WHAT IS BEING ASKED: Retype the records below from their first line through the line holding "Page size: 1500x844.", including both ends and no pictures.

RAW DATA:
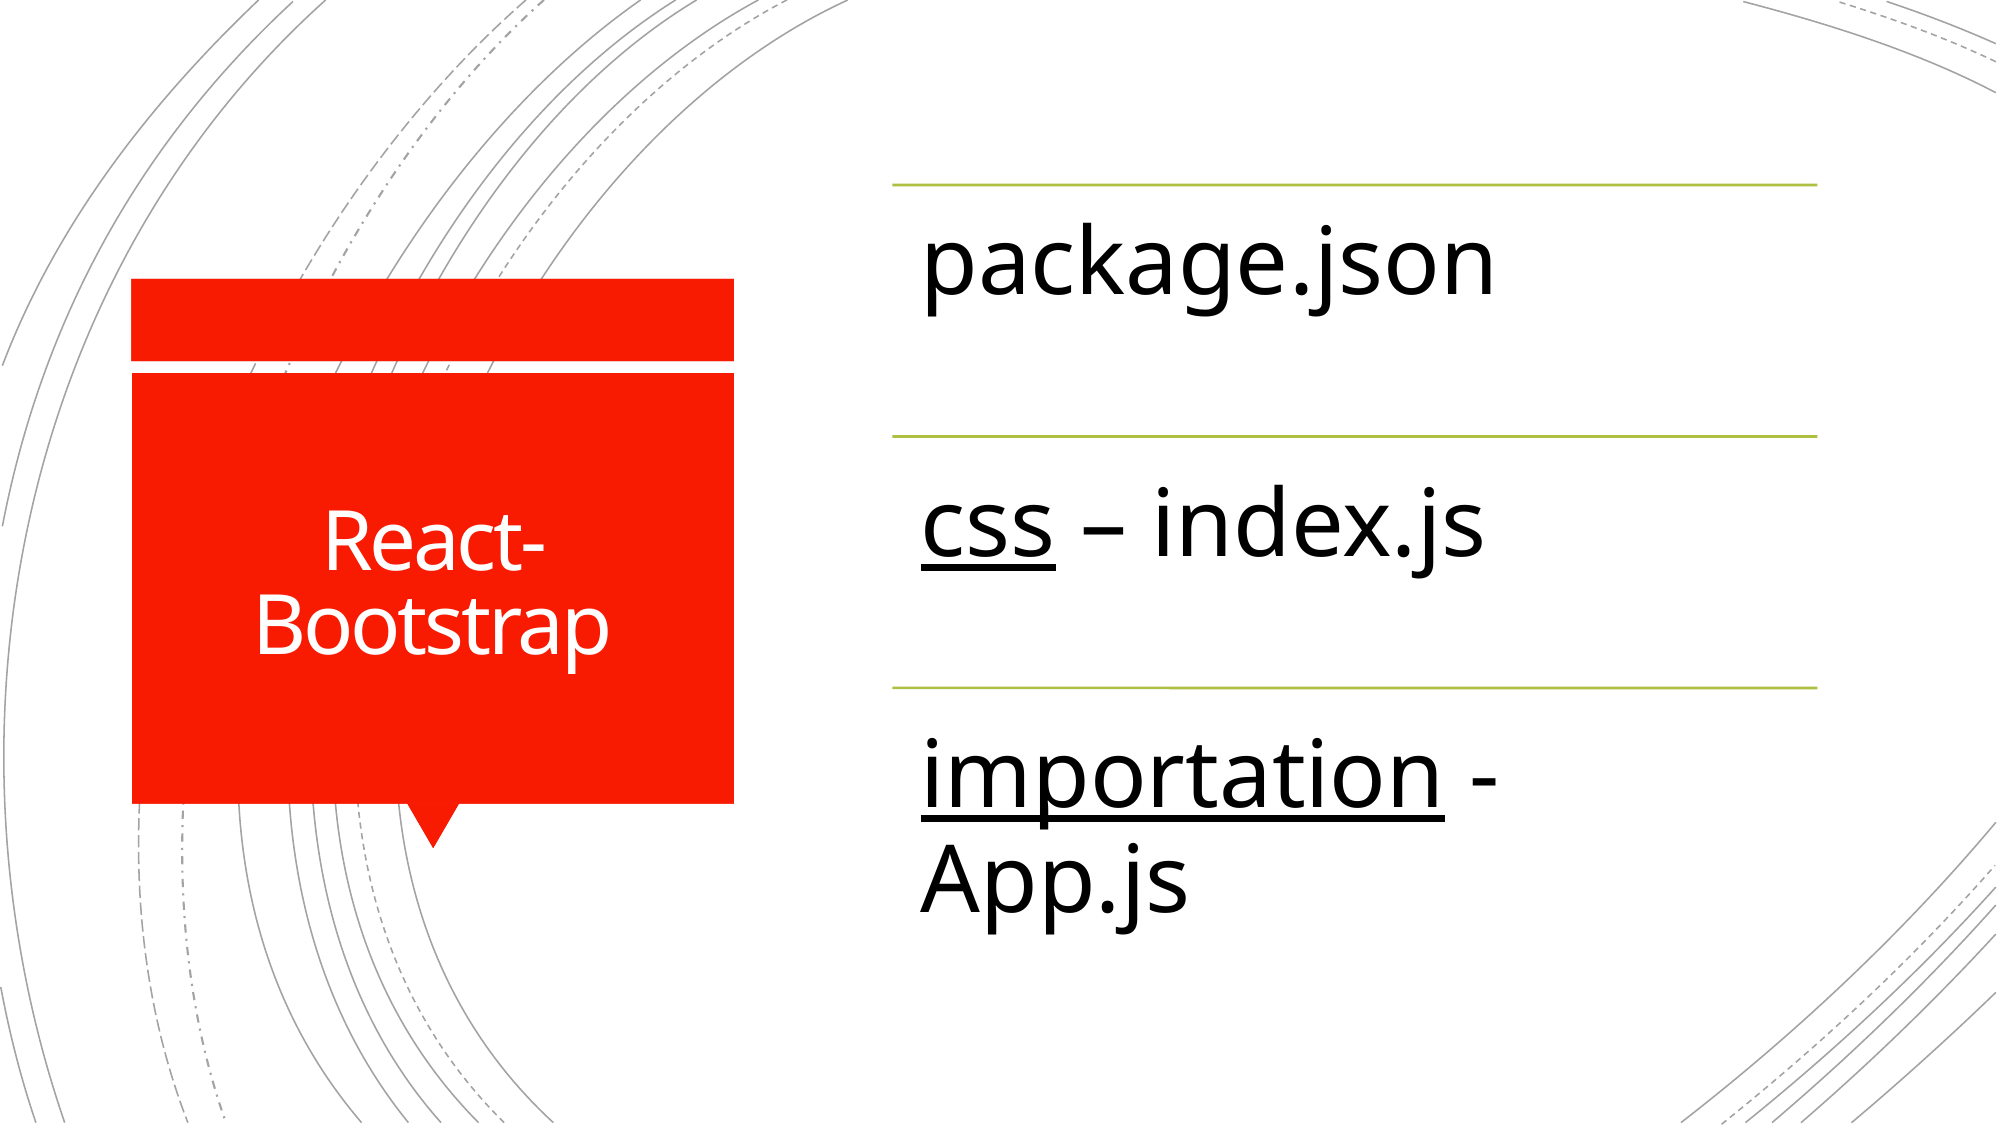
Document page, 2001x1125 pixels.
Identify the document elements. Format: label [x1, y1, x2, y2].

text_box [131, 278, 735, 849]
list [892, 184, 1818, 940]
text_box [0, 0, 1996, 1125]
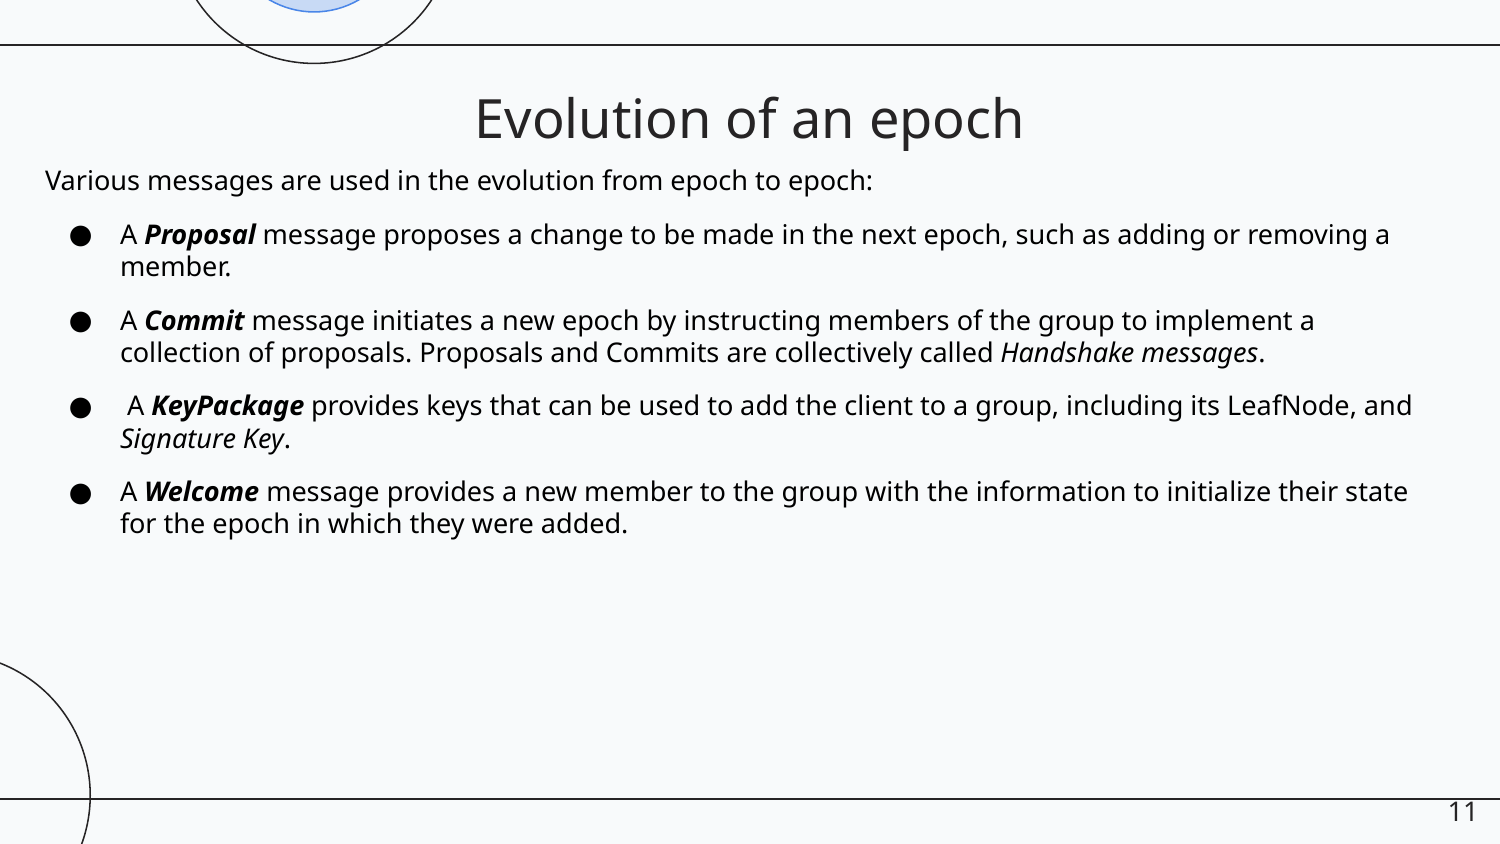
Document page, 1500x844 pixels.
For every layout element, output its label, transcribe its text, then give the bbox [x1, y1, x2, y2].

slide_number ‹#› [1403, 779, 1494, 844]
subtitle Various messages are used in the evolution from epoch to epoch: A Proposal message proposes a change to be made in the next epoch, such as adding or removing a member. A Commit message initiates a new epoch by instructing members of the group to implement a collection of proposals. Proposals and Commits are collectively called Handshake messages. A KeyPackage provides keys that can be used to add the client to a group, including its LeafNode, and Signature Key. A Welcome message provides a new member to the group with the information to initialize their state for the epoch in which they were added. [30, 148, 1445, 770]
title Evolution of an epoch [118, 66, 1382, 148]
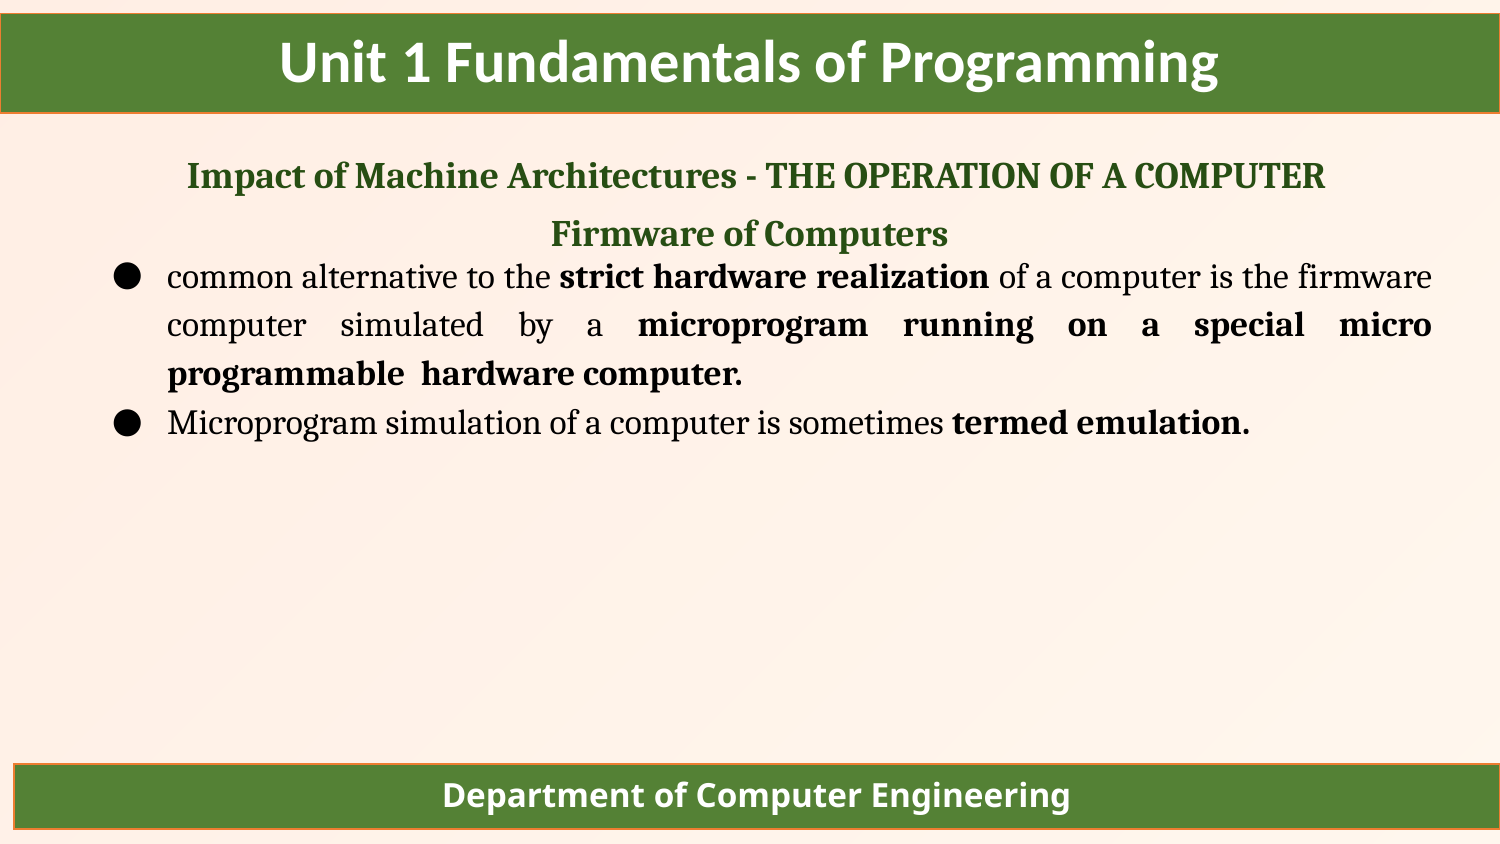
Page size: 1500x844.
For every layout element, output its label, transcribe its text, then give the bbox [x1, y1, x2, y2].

REPLY:
Document page, 2001x1125 pixels.
Identify the document elements. Format: label [x1, y1, x2, y2].

text_box [131, 278, 735, 849]
list [892, 184, 1818, 940]
text_box [0, 0, 1996, 1125]
Document page, 1500x844 pixels.
For every layout element, output its label, transcribe its text, then give the bbox [x1, y1, x2, y2].

slide_number ‹#› [1403, 779, 1494, 844]
subtitle Various messages are used in the evolution from epoch to epoch: A Proposal message proposes a change to be made in the next epoch, such as adding or removing a member. A Commit message initiates a new epoch by instructing members of the group to implement a collection of proposals. Proposals and Commits are collectively called Handshake messages. A KeyPackage provides keys that can be used to add the client to a group, including its LeafNode, and Signature Key. A Welcome message provides a new member to the group with the information to initialize their state for the epoch in which they were added. [30, 148, 1445, 770]
title Evolution of an epoch [118, 66, 1382, 148]
Page size: 1500x844.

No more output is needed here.